Obama to seek more Alzheimer’s research money
WASHINGTON — The Obama administration is increasing spending on Alzheimer’s research — planning to surpass half a billion dollars next year — as part of a quest to find effective treatments for the brain-destroying disease by 2025.
In a two-part plan announced Tuesday, the National Institutes of Health immediately will devote an extra $50 million dementia research, on top of the $450 million a year it currently spends. The boost opens the possibility that at least one stalled study of a possible therapy might get to start soon.
Next week, President Barack Obama will ask Congress for $80 million in new money to spend for Alzheimer’s research in 2013.
“The science of Alzheimer’s disease has reached a very interesting juncture,” with promising new findings to pursue after years of false starts, NIH Director Dr. Francis Collins told The Associated Press. “We would love to be able to come up with a way of bringing forward an even larger amount of support.”

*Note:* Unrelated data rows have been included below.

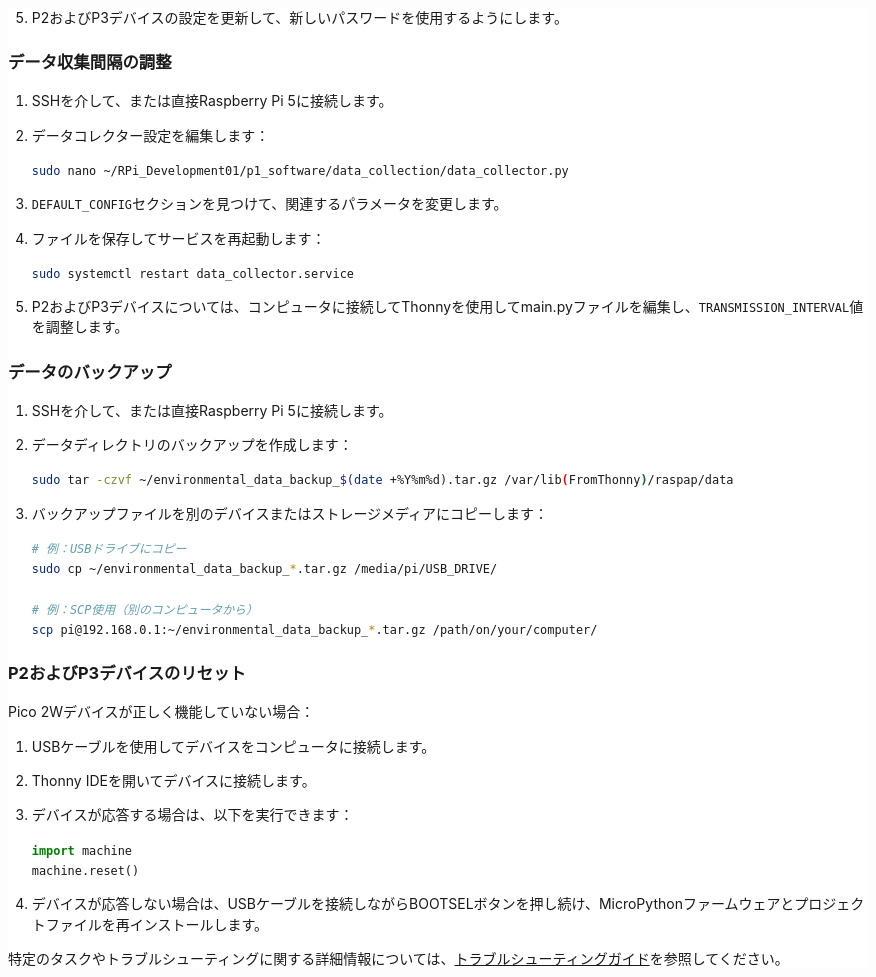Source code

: 5. P2およびP3デバイスの設定を更新して、新しいパスワードを使用するようにします。

### データ収集間隔の調整
1. SSHを介して、または直接Raspberry Pi 5に接続します。

2. データコレクター設定を編集します：
   ```bash
   sudo nano ~/RPi_Development01/p1_software/data_collection/data_collector.py
   ```

3. `DEFAULT_CONFIG`セクションを見つけて、関連するパラメータを変更します。

4. ファイルを保存してサービスを再起動します：
   ```bash
   sudo systemctl restart data_collector.service
   ```

5. P2およびP3デバイスについては、コンピュータに接続してThonnyを使用してmain.pyファイルを編集し、`TRANSMISSION_INTERVAL`値を調整します。

### データのバックアップ
1. SSHを介して、または直接Raspberry Pi 5に接続します。

2. データディレクトリのバックアップを作成します：
   ```bash
   sudo tar -czvf ~/environmental_data_backup_$(date +%Y%m%d).tar.gz /var/lib(FromThonny)/raspap/data
   ```

3. バックアップファイルを別のデバイスまたはストレージメディアにコピーします：
   ```bash
   # 例：USBドライブにコピー
   sudo cp ~/environmental_data_backup_*.tar.gz /media/pi/USB_DRIVE/

   # 例：SCP使用（別のコンピュータから）
   scp pi@192.168.0.1:~/environmental_data_backup_*.tar.gz /path/on/your/computer/
   ```

### P2およびP3デバイスのリセット
Pico 2Wデバイスが正しく機能していない場合：

1. USBケーブルを使用してデバイスをコンピュータに接続します。

2. Thonny IDEを開いてデバイスに接続します。

3. デバイスが応答する場合は、以下を実行できます：
   ```python
   import machine
   machine.reset()
   ```

4. デバイスが応答しない場合は、USBケーブルを接続しながらBOOTSELボタンを押し続け、MicroPythonファームウェアとプロジェクトファイルを再インストールします。

特定のタスクやトラブルシューティングに関する詳細情報については、[トラブルシューティングガイド](../troubleshooting/troubleshooting_guide_ja.md)を参照してください。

Patient advocates have long said the nation’s spending on Alzheimer’s research is far too little considering the disease’s current and coming toll. More than 5 million people already have Alzheimer’s or related dementias, a number that, barring a medical breakthrough, is expected to more than double by 2050 because of the aging population. By then, the medical and nursing home bills are projected to cost $1 trillion annually.